··· Records supplied ···
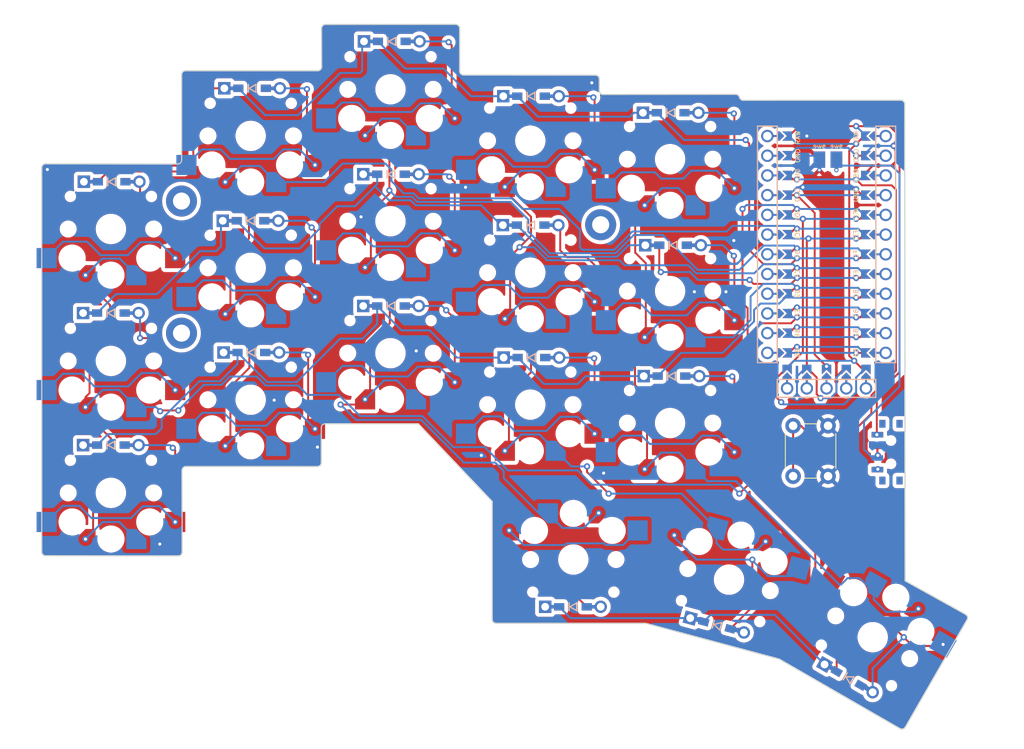
<source format=kicad_pcb>
(kicad_pcb
	(version 20240108)
	(generator "pcbnew")
	(generator_version "8.0")
	(general
		(thickness 1.6)
		(legacy_teardrops no)
	)
	(paper "A4")
	(title_block
		(title "temper")
		(date "2023-07-14")
		(rev "1.0")
		(company "raeedcho")
	)
	(layers
		(0 "F.Cu" signal)
		(31 "B.Cu" signal)
		(32 "B.Adhes" user "B.Adhesive")
		(33 "F.Adhes" user "F.Adhesive")
		(34 "B.Paste" user)
		(35 "F.Paste" user)
		(36 "B.SilkS" user "B.Silkscreen")
		(37 "F.SilkS" user "F.Silkscreen")
		(38 "B.Mask" user)
		(39 "F.Mask" user)
		(40 "Dwgs.User" user "User.Drawings")
		(41 "Cmts.User" user "User.Comments")
		(42 "Eco1.User" user "User.Eco1")
		(43 "Eco2.User" user "User.Eco2")
		(44 "Edge.Cuts" user)
		(45 "Margin" user)
		(46 "B.CrtYd" user "B.Courtyard")
		(47 "F.CrtYd" user "F.Courtyard")
		(48 "B.Fab" user)
		(49 "F.Fab" user)
	)
	(setup
		(stackup
			(layer "F.SilkS"
				(type "Top Silk Screen")
			)
			(layer "F.Paste"
				(type "Top Solder Paste")
			)
			(layer "F.Mask"
				(type "Top Solder Mask")
				(color "Green")
				(thickness 0.01)
			)
			(layer "F.Cu"
				(type "copper")
				(thickness 0.035)
			)
			(layer "dielectric 1"
				(type "core")
				(thickness 1.51)
				(material "FR4")
				(epsilon_r 4.5)
				(loss_tangent 0.02)
			)
			(layer "B.Cu"
				(type "copper")
				(thickness 0.035)
			)
			(layer "B.Mask"
				(type "Bottom Solder Mask")
				(color "Green")
				(thickness 0.01)
			)
			(layer "B.Paste"
				(type "Bottom Solder Paste")
			)
			(layer "B.SilkS"
				(type "Bottom Silk Screen")
			)
			(copper_finish "None")
			(dielectric_constraints no)
		)
		(pad_to_mask_clearance 0.2)
		(allow_soldermask_bridges_in_footprints no)
		(aux_axis_origin 145.73 12.66)
		(pcbplotparams
			(layerselection 0x00010fc_ffffffff)
			(plot_on_all_layers_selection 0x0000000_00000000)
			(disableapertmacros no)
			(usegerberextensions yes)
			(usegerberattributes no)
			(usegerberadvancedattributes no)
			(creategerberjobfile no)
			(dashed_line_dash_ratio 12.000000)
			(dashed_line_gap_ratio 3.000000)
			(svgprecision 6)
			(plotframeref no)
			(viasonmask no)
			(mode 1)
			(useauxorigin no)
			(hpglpennumber 1)
			(hpglpenspeed 20)
			(hpglpendiameter 15.000000)
			(pdf_front_fp_property_popups yes)
			(pdf_back_fp_property_popups yes)
			(dxfpolygonmode yes)
			(dxfimperialunits yes)
			(dxfusepcbnewfont yes)
			(psnegative no)
			(psa4output no)
			(plotreference yes)
			(plotvalue no)
			(plotfptext yes)
			(plotinvisibletext no)
			(sketchpadsonfab no)
			(subtractmaskfromsilk yes)
			(outputformat 1)
			(mirror no)
			(drillshape 0)
			(scaleselection 1)
			(outputdirectory "out/gerber/")
		)
	)
	(net 0 "")
	(net 1 "row0")
	(net 2 "row1")
	(net 3 "row2")
	(net 4 "row3")
	(net 5 "GND")
	(net 6 "VCC")
	(net 7 "col0")
	(net 8 "col1")
	(net 9 "col2")
	(net 10 "col3")
	(net 11 "col4")
	(net 12 "Net-(BT1-+)")
	(net 13 "Net-(D1-A)")
	(net 14 "reset")
	(net 15 "Net-(D2-A)")
	(net 16 "Net-(D3-A)")
	(net 17 "Net-(D4-A)")
	(net 18 "Net-(D5-A)")
	(net 19 "Net-(D6-A)")
	(net 20 "Net-(D7-A)")
	(net 21 "Net-(D8-A)")
	(net 22 "Net-(D9-A)")
	(net 23 "Net-(D10-A)")
	(net 24 "Net-(D11-A)")
	(net 25 "Net-(D12-A)")
	(net 26 "Net-(D13-A)")
	(net 27 "Net-(D14-A)")
	(net 28 "Net-(D15-A)")
	(net 29 "Net-(D16-A)")
	(net 30 "Net-(D17-A)")
	(net 31 "Net-(D18-A)")
	(net 32 "MOSI")
	(net 33 "SCK")
	(net 34 "unconnected-(PWR_SW1-A-Pad1)")
	(net 35 "vbat")
	(net 36 "CS")
	(net 37 "unconnected-(U1-D14{slash}P1.11-Pad15)")
	(net 38 "unconnected-(U1-D0{slash}P0.08-Pad2)")
	(net 39 "unconnected-(U1-D9{slash}P1.06-Pad12)_1")
	(net 40 "unconnected-(U1-D16{slash}P0.10-Pad14)_1")
	(net 41 "unconnected-(U1-D8{slash}P1.04-Pad11)_1")
	(net 42 "unconnected-(U1-D10{slash}P0.09-Pad13)_1")
	(footprint "dumta:D_SMD_TH" (layer "F.Cu") (at 86.0044 64.3128))
	(footprint "dumta:D_SMD_TH" (layer "F.Cu") (at 104.0892 52.2732))
	(footprint "dumta:D_SMD_TH" (layer "F.Cu") (at 122.0724 46.228))
	(footprint "dumta:D_SMD_TH" (layer "F.Cu") (at 140.0048 53.2892))
	(footprint "dumta:D_SMD_TH" (layer "F.Cu") (at 157.988 55.4228))
	(footprint "dumta:D_SMD_TH" (layer "F.Cu") (at 85.9028 81.2292))
	(footprint "dumta:D_SMD_TH" (layer "F.Cu") (at 103.886 69.342))
	(footprint "dumta:D_SMD_TH" (layer "F.Cu") (at 121.9708 63.3476))
	(footprint "dumta:D_SMD_TH" (layer "F.Cu") (at 139.954 69.9008))
	(footprint "dumta:D_SMD_TH" (layer "F.Cu") (at 158.2928 72.4916))
	(footprint "dumta:D_SMD_TH" (layer "F.Cu") (at 85.9028 98.2472))
	(footprint "dumta:D_SMD_TH" (layer "F.Cu") (at 103.9876 86.3092))
	(footprint "dumta:D_SMD_TH" (layer "F.Cu") (at 121.9708 80.3148))
	(footprint "dumta:D_SMD_TH" (layer "F.Cu") (at 140.0556 86.9696))
	(footprint "dumta:D_SMD_TH" (layer "F.Cu") (at 158.0896 89.3572))
	(footprint "dumta:D_SMD_TH" (layer "F.Cu") (at 145.3996 119.0752))
	(footprint "dumta:D_SMD_TH" (layer "F.Cu") (at 163.954282 121.460596 -15))
	(footprint "dumta:D_SMD_TH" (layer "F.Cu") (at 180.894565 128.298166 -30))
	(footprint "dumta:Kailh_socket_PG1350_reversible" (layer "F.Cu") (at 85.91 70.4))
	(footprint "dumta:Kailh_socket_PG1350_reversible" (layer "F.Cu") (at 103.91 58.4))
	(footprint "dumta:Kailh_socket_PG1350_reversible" (layer "F.Cu") (at 121.91 52.4))
	(footprint "dumta:Kailh_socket_PG1350_reversible" (layer "F.Cu") (at 139.91 59.02))
	(footprint "dumta:Kailh_socket_PG1350_reversible" (layer "F.Cu") (at 157.91 61.4))
	(footprint "dumta:Kailh_socket_PG1350_reversible" (layer "F.Cu") (at 85.91 87.4))
	(footprint "dumta:Kailh_socket_PG1350_reversible" (layer "F.Cu") (at 103.91 75.4))
	(footprint "dumta:Kailh_socket_PG1350_reversible" (layer "F.Cu") (at 121.91 69.4))
	(footprint "dumta:Kailh_socket_PG1350_reversible" (layer "F.Cu") (at 139.91 76.02))
	(footprint "dumta:Kailh_socket_PG1350_reversible" (layer "F.Cu") (at 157.91 78.4))
	(footprint "dumta:Kailh_socket_PG1350_reversible" (layer "F.Cu") (at 85.91 104.4))
	(footprint "dumta:Kailh_socket_PG1350_reversible" (layer "F.Cu") (at 103.91 92.4))
	(footprint "dumta:Kailh_socket_PG1350_reversible" (layer "F.Cu") (at 121.91 86.4))
	(footprint "dumta:Kailh_socket_PG1350_reversible" (layer "F.Cu") (at 139.91 93.025))
	(footprint "dumta:Kailh_socket_PG1350_reversible" (layer "F.Cu") (at 157.91 95.4))
	(footprint "dumta:Kailh_socket_PG1350_reversible" (layer "F.Cu") (at 145.45 112.99 180))
	(footprint "dumta:Kailh_socket_PG1350_reversible" (layer "F.Cu") (at 165.5 115.58 165))
	(footprint "dumta:Kailh_socket_PG1350_reversible" (layer "F.Cu") (at 184 123 150))
	(footprint "kbd:LEGO_HOLE" (layer "F.Cu") (at 95 66.802))
	(footprint "kbd:LEGO_HOLE" (layer "F.Cu") (at 148.971 69.85))
	(footprint "kbd:LEGO_HOLE" (layer "F.Cu") (at 95 83.82))
	(footprint "dumta:power_switch_padreverse"
		(layer "F.Cu")
		(uuid "2aa90569-98c1-4b8d-8f18-4ed24304d1c6")
		(at 186.352 99.154 90)
		(property "Reference" "PWR_SW1"
			(at 0 0.5 90)
			(layer "F.SilkS")
			(hide yes)
			(uuid "222d68ed-1e3c-4435-baa6-c1fbb103c7c0")
			(effects
				(font
					(size 1 1)
					(thickness 0.15)
				)
			)
		)
		(property "Value" "SW_SPDT"
			(at -0.191 -0.5 90)
			(layer "F.Fab")
			(hide yes)
			(uuid "822f5281-2ab5-43a6-87df-b94ad0626ba3")
			(effects
				(font
					(size 1 1)
					(thickness 0.15)
				)
			)
		)
		(property "Footprint" "dumta:power_switch_padreverse"
			(at 0 0 90)
			(layer "F.Fab")
			(hide yes)
			(uuid "78ee98f2-853e-48c8-848b-ae45c0325799")
			(effects
				(font
					(size 1.27 1.27)
					(thickness 0.15)
				)
			)
		)
		(property "Datasheet" ""
			(at 0 0 90)
			(layer "F.Fab")
			(hide yes)
			(uuid "978a4a80-0d4d-41c0-a244-134b1c9066b4")
			(effects
				(font
					(size 1.27 1.27)
					(thickness 0.15)
				)
			)
		)
		(property "Description" ""
			(at 0 0 90)
			(layer "F.Fab")
			(hide yes)
			(uuid "cb54c3c3-e176-42fe-903f-7274aaaaa13f")
			(effects
				(font
					(size 1.27 1.27)
					(thickness 0.15)
				)
			)
		)
		(path "/cb989044-3a1e-4993-ba2a-b11c7cd790d2")
		(sheetname "Root")
		(sheetfile "CustomTemper.kicad_sch")
		(fp_poly
			(pts
				(xy 2.55 -1.05) (xy 2.55 -2.45) (xy 1.95 -2.45) (xy 1.95 -1.05)
			)
			(stroke
				(width 0.1)
				(type solid)
			)
			(fill solid)
			(layer "B.Mask")
			(uuid "b88790ec-810b-4f59-9cd3-d2ba1fbde668")
		)
		(fp_poly
			(pts
				(xy -0.45 -1.05) (xy -0.45 -2.45) (xy -1.05 -2.45) (xy -1.05 -1.05)
			)
			(stroke
				(width 0.1)
				(type solid)
			)
			(fill solid)
			(layer "B.Mask")
			(uuid "269fe214-7dc0-4b36-af35-bd57791d4919")
		)
		(fp_poly
			(pts
				(xy -1.95 -1.05) (xy -1.95 -2.45) (xy -2.55 -2.45) (xy -2.55 -1.05)
			)
			(stroke
				(width 0.1)
				(type solid)
			)
			(fill solid)
			(layer "B.Mask")
			(uuid "a85c12d6-2783-482a-b090-d3570fca13b8")
		)
		(fp_poly
			(pts
				(xy 4.1 -0.75) (xy 4.1 -1.45) (xy 3.2 -1.45) (xy 3.2 -0.75)
			)
			(stroke
				(width 0.1)
				(type solid)
			)
			(fill solid)
			(layer "B.Mask")
			(uuid "13b18e0e-6e10-4d65-bde6-5a6198393755")
		)
		(fp_poly
			(pts
				(xy -3.2 -0.75) (xy -3.2 -1.45) (xy -4.1 -1.45) (xy -4.1 -0.75)
			)
			(stroke
				(width 0.1)
				(type solid)
			)
			(fill solid)
			(layer "B.Mask")
			(uuid "4a26b848-5a08-435e-9f5c-608cc3df9de6")
		)
		(fp_poly
			(pts
				(xy 4.1 1.45) (xy 4.1 0.75) (xy 3.2 0.75) (xy 3.2 1.45)
			)
			(stroke
				(width 0.1)
				(type solid)
			)
			(fill solid)
			(layer "B.Mask")
			(uuid "
... [1291562 chars truncated]
</source>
···
Copy out only the lines of the records above from the one with "(at 85.9028 98.2472))" through the one with "(at 157.91 61.4))", exactly as they stand, both included.

	(footprint "dumta:D_SMD_TH" (layer "F.Cu") (at 85.9028 98.2472))
	(footprint "dumta:D_SMD_TH" (layer "F.Cu") (at 103.9876 86.3092))
	(footprint "dumta:D_SMD_TH" (layer "F.Cu") (at 121.9708 80.3148))
	(footprint "dumta:D_SMD_TH" (layer "F.Cu") (at 140.0556 86.9696))
	(footprint "dumta:D_SMD_TH" (layer "F.Cu") (at 158.0896 89.3572))
	(footprint "dumta:D_SMD_TH" (layer "F.Cu") (at 145.3996 119.0752))
	(footprint "dumta:D_SMD_TH" (layer "F.Cu") (at 163.954282 121.460596 -15))
	(footprint "dumta:D_SMD_TH" (layer "F.Cu") (at 180.894565 128.298166 -30))
	(footprint "dumta:Kailh_socket_PG1350_reversible" (layer "F.Cu") (at 85.91 70.4))
	(footprint "dumta:Kailh_socket_PG1350_reversible" (layer "F.Cu") (at 103.91 58.4))
	(footprint "dumta:Kailh_socket_PG1350_reversible" (layer "F.Cu") (at 121.91 52.4))
	(footprint "dumta:Kailh_socket_PG1350_reversible" (layer "F.Cu") (at 139.91 59.02))
	(footprint "dumta:Kailh_socket_PG1350_reversible" (layer "F.Cu") (at 157.91 61.4))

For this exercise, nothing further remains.